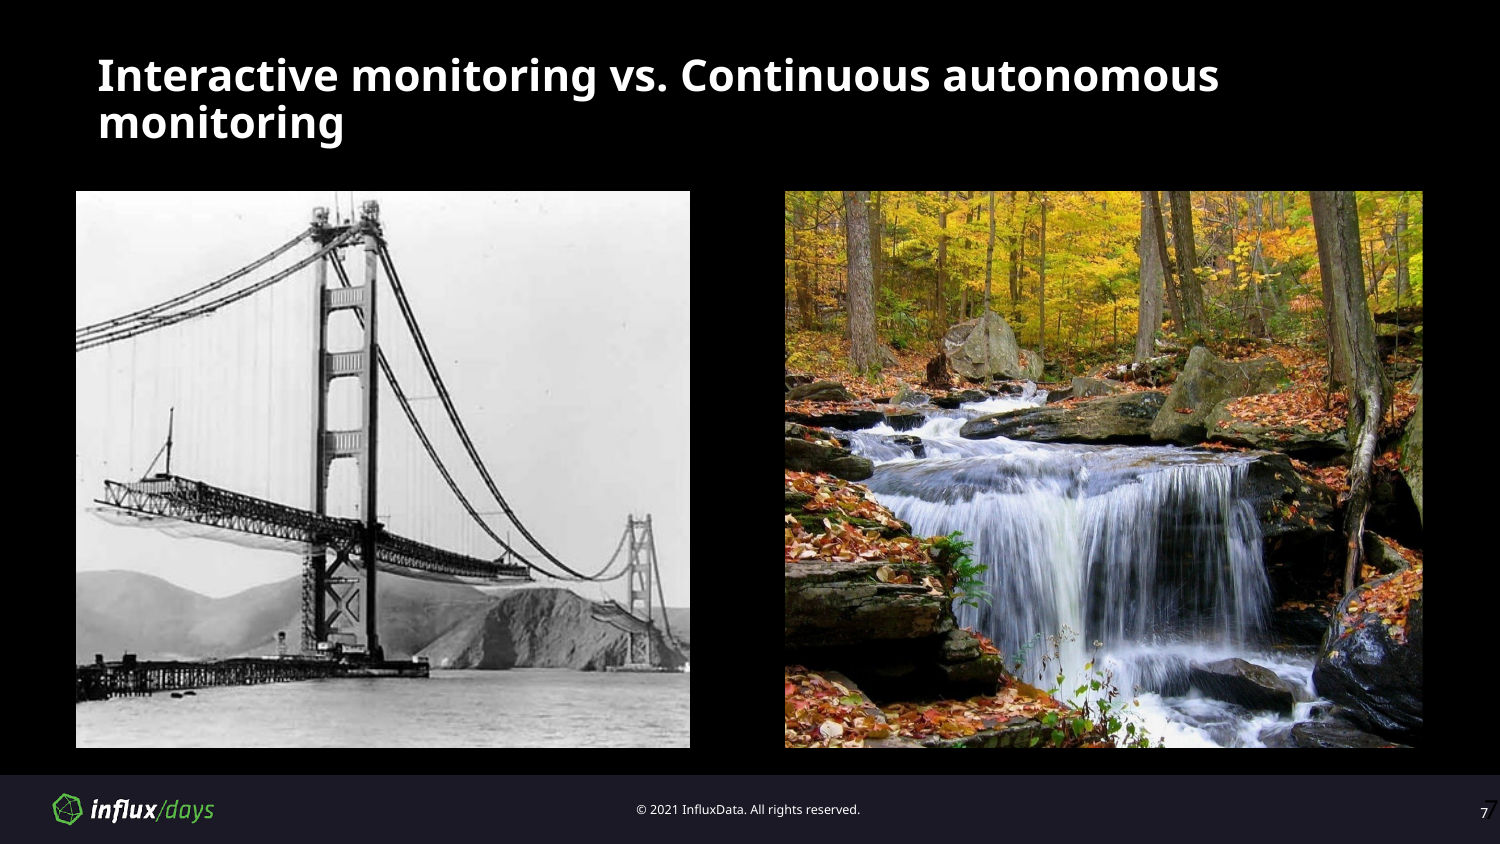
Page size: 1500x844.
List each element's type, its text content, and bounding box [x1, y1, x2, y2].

picture [0, 775, 1500, 844]
title Interactive monitoring vs. Continuous autonomous monitoring [82, 19, 1430, 182]
picture [784, 191, 1423, 749]
slide_number ‹#› [1468, 782, 1500, 827]
picture [76, 190, 690, 748]
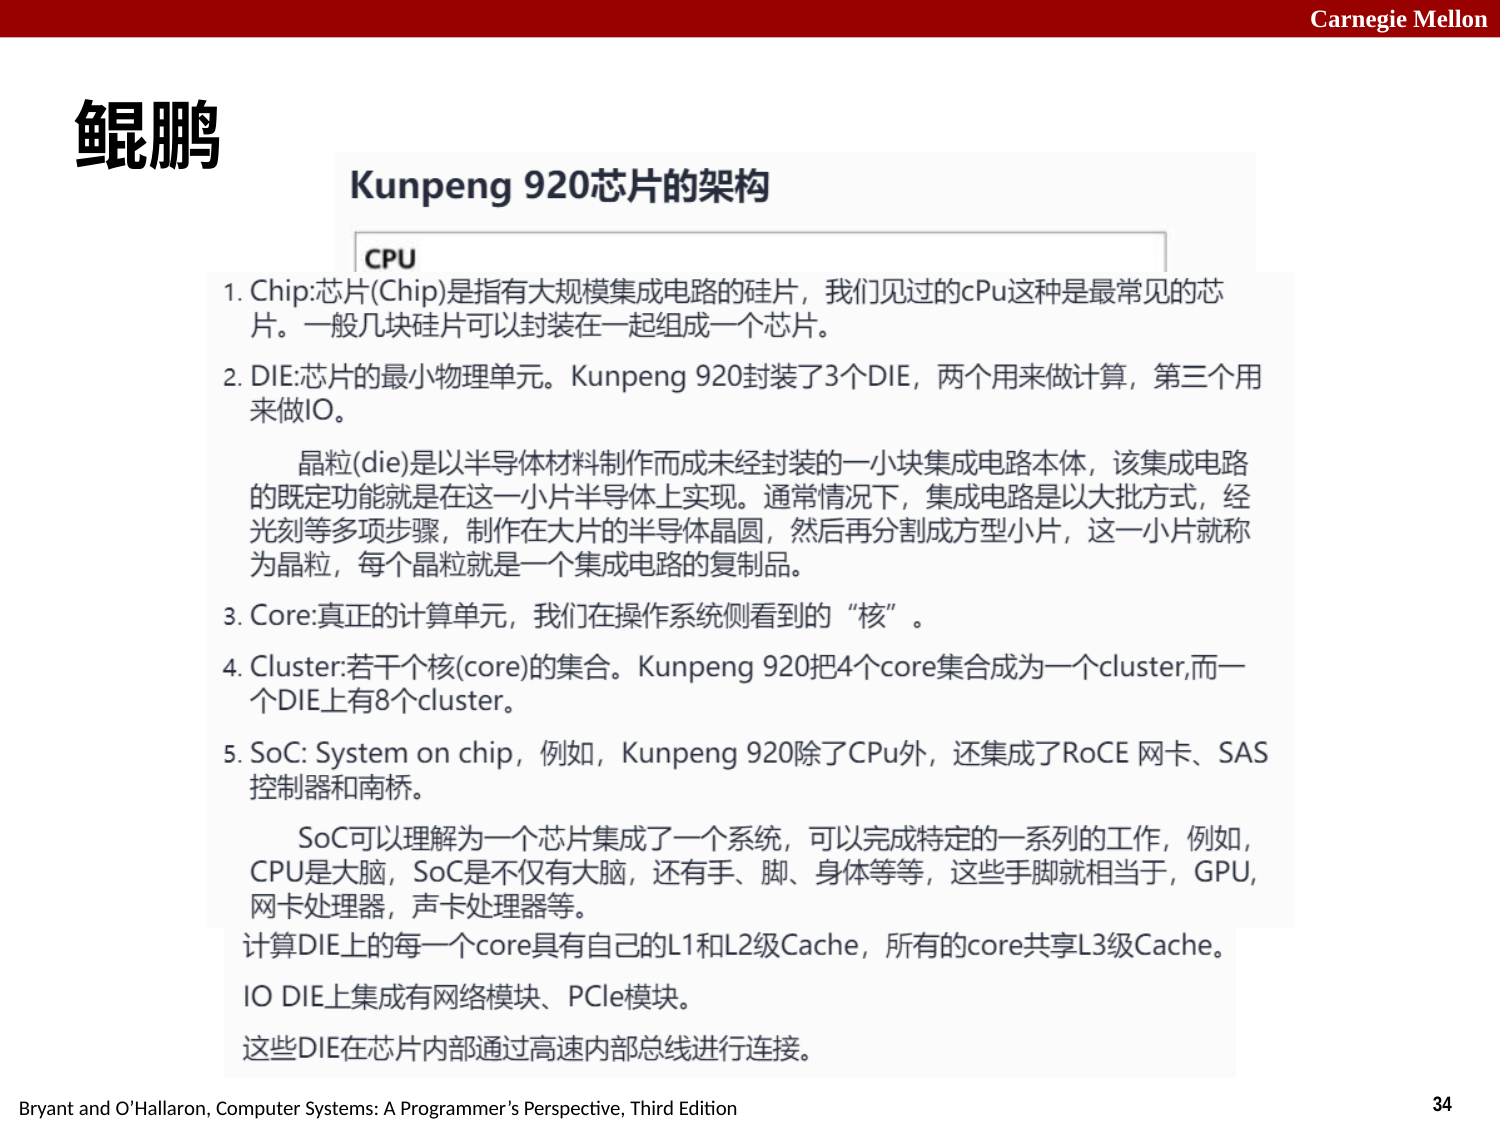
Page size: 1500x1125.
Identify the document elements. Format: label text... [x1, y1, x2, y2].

title 鲲鹏 [58, 71, 1305, 197]
picture [206, 152, 1294, 1079]
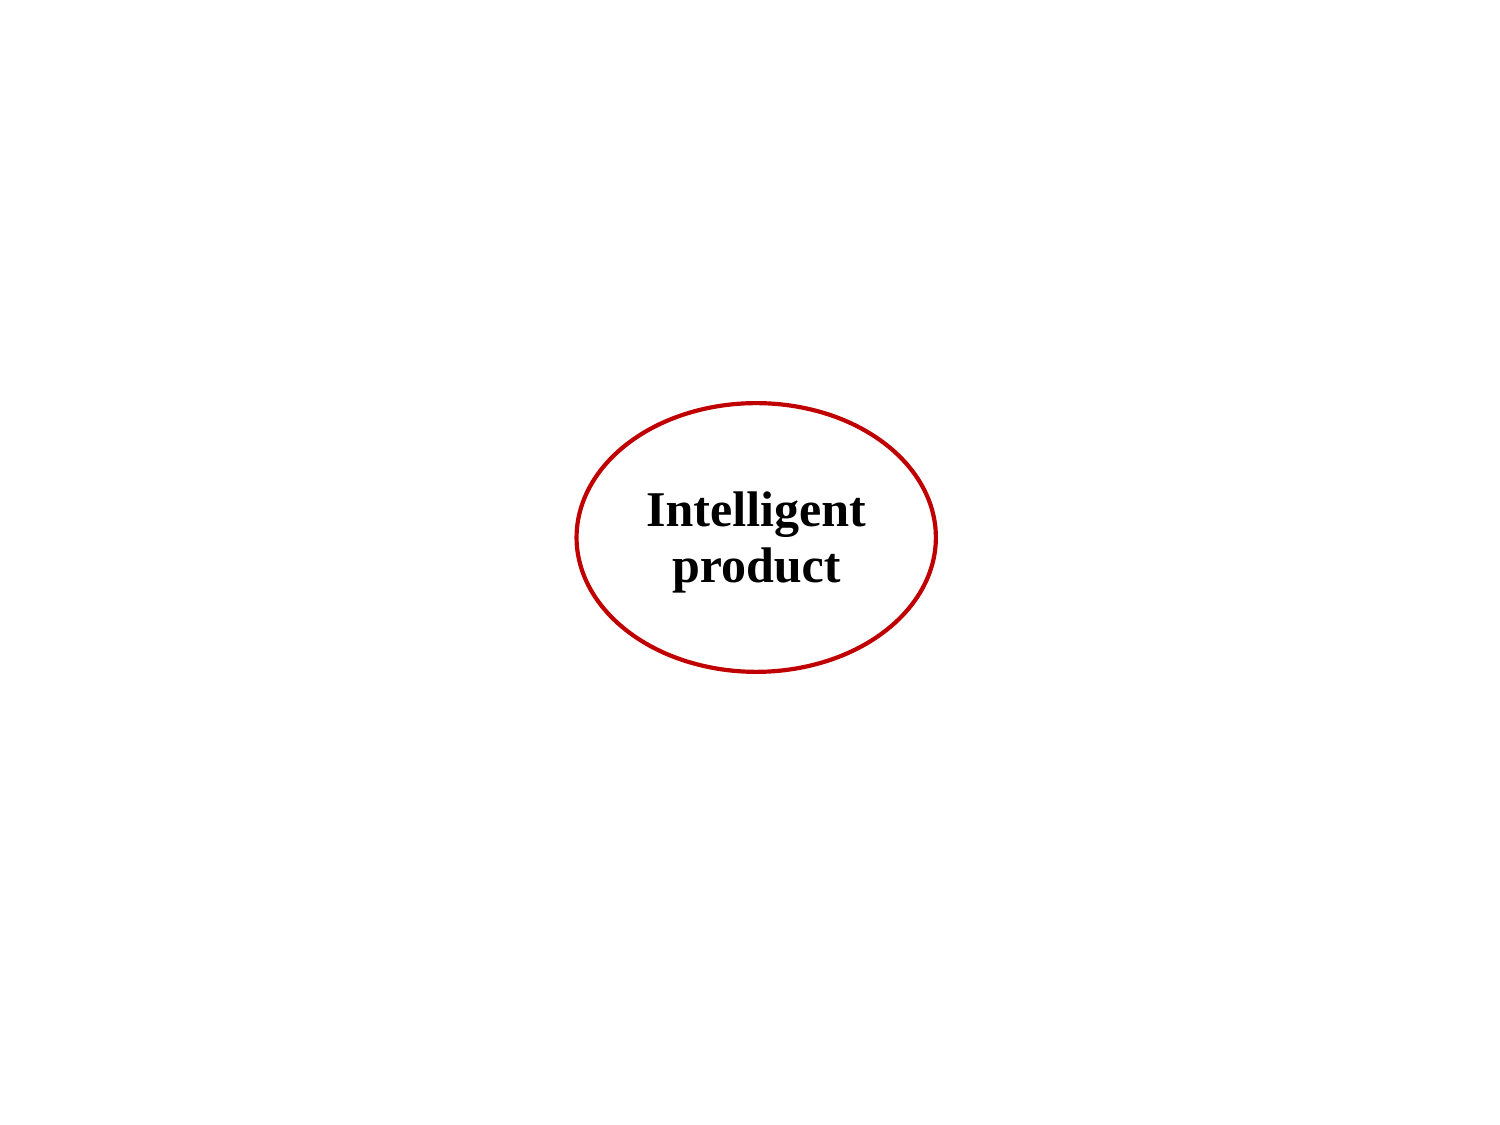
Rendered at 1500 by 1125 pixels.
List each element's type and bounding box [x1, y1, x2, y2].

text_box [37, 0, 1476, 1076]
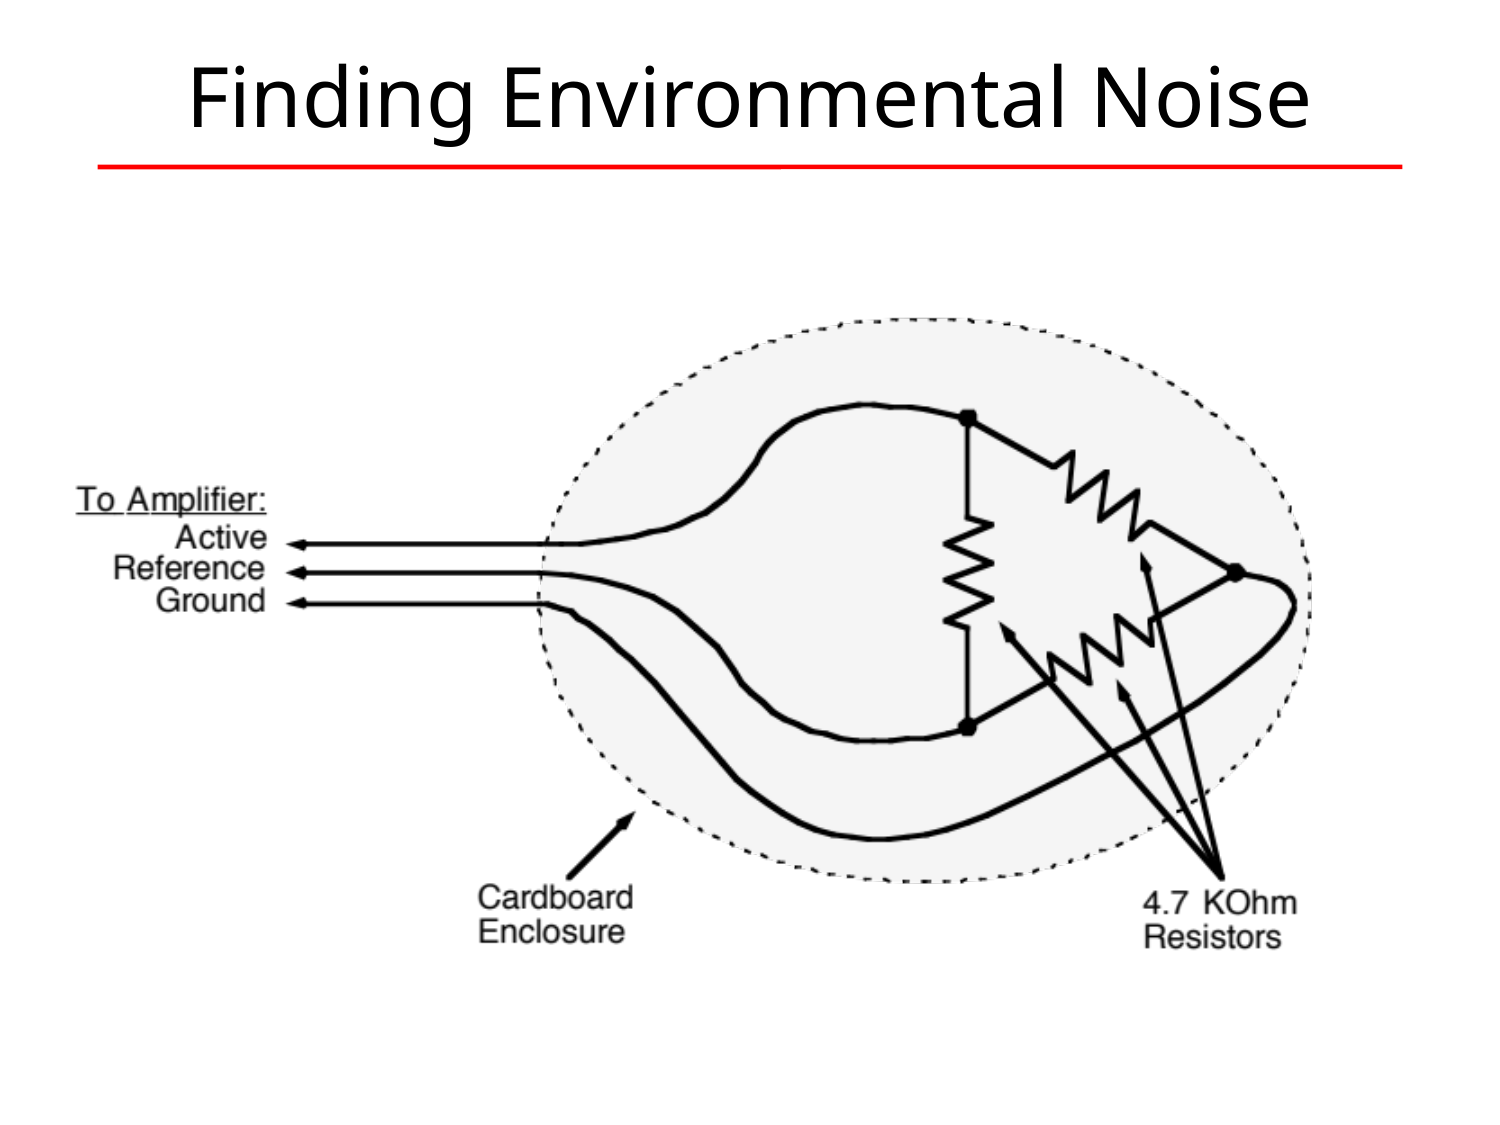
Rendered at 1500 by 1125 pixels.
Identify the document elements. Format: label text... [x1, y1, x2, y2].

picture [67, 287, 1462, 1007]
title Finding Environmental Noise [74, 0, 1426, 188]
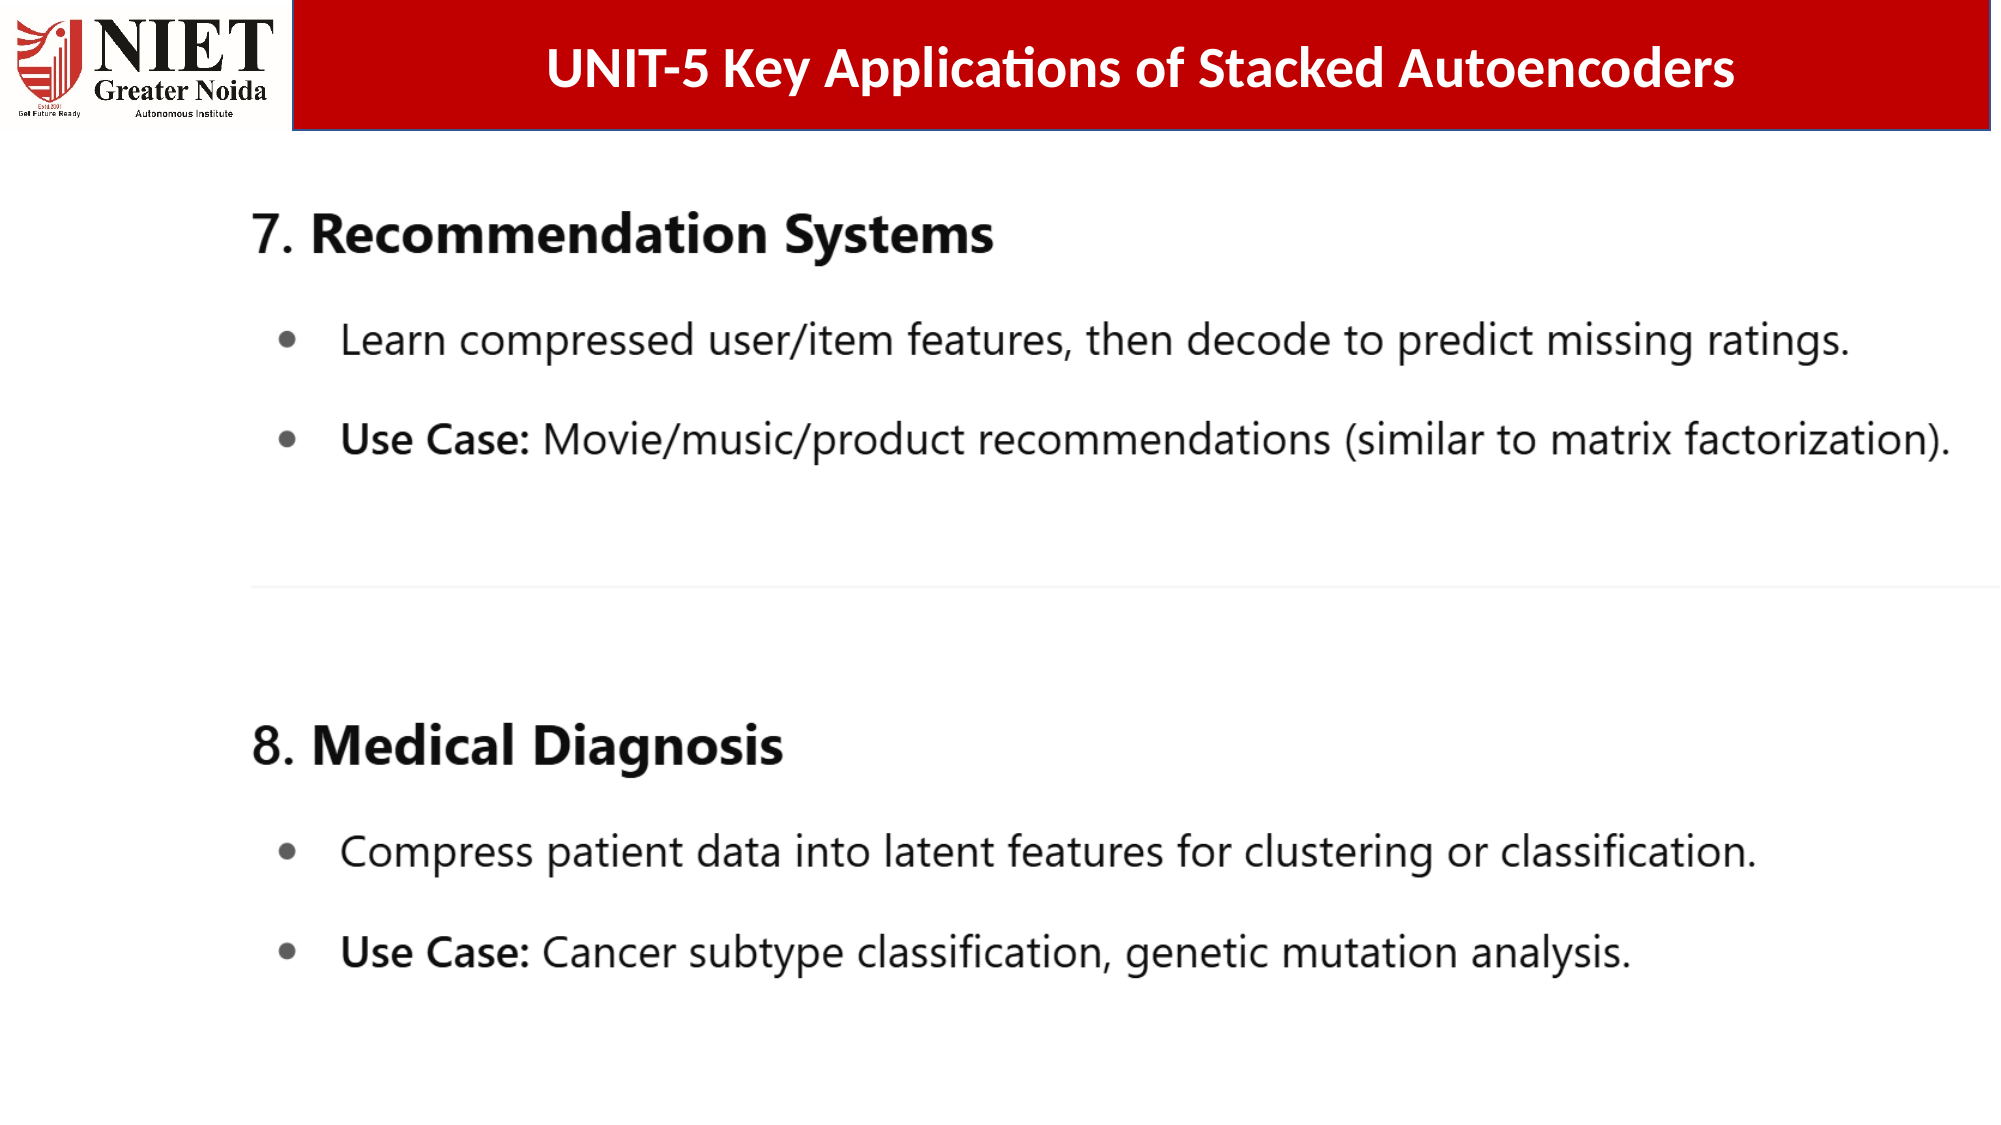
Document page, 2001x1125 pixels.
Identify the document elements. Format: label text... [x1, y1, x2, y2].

━━━━━━━━━━━━━━━━

**PROMPT**
Repeat the material exactly, without images.

**EXERCISE RESULT**
Page size: 1500x844.
List each element's type, its text content, and bounding box [x1, y1, x2, y2].

picture [0, 775, 1500, 844]
title Interactive monitoring vs. Continuous autonomous monitoring [82, 19, 1430, 182]
picture [784, 191, 1423, 749]
slide_number ‹#› [1468, 782, 1500, 827]
picture [76, 190, 690, 748]
Page size: 1500x1125.
Identify the document elements. Format: label text... [x1, y1, x2, y2].

title 鲲鹏 [58, 71, 1305, 197]
picture [206, 152, 1294, 1079]
Rendered at 1500 by 1125 pixels.
List each element's type and bounding box [x1, y1, x2, y2].

text_box [37, 0, 1476, 1076]
Rendered at 1500 by 1125 pixels.
Identify the document elements. Format: label text... [x1, y1, x2, y2].

picture [67, 287, 1462, 1007]
title Finding Environmental Noise [74, 0, 1426, 188]
Document page, 2001x1125 pixels.
Identify the document elements. Format: label text... [x1, y1, x2, y2].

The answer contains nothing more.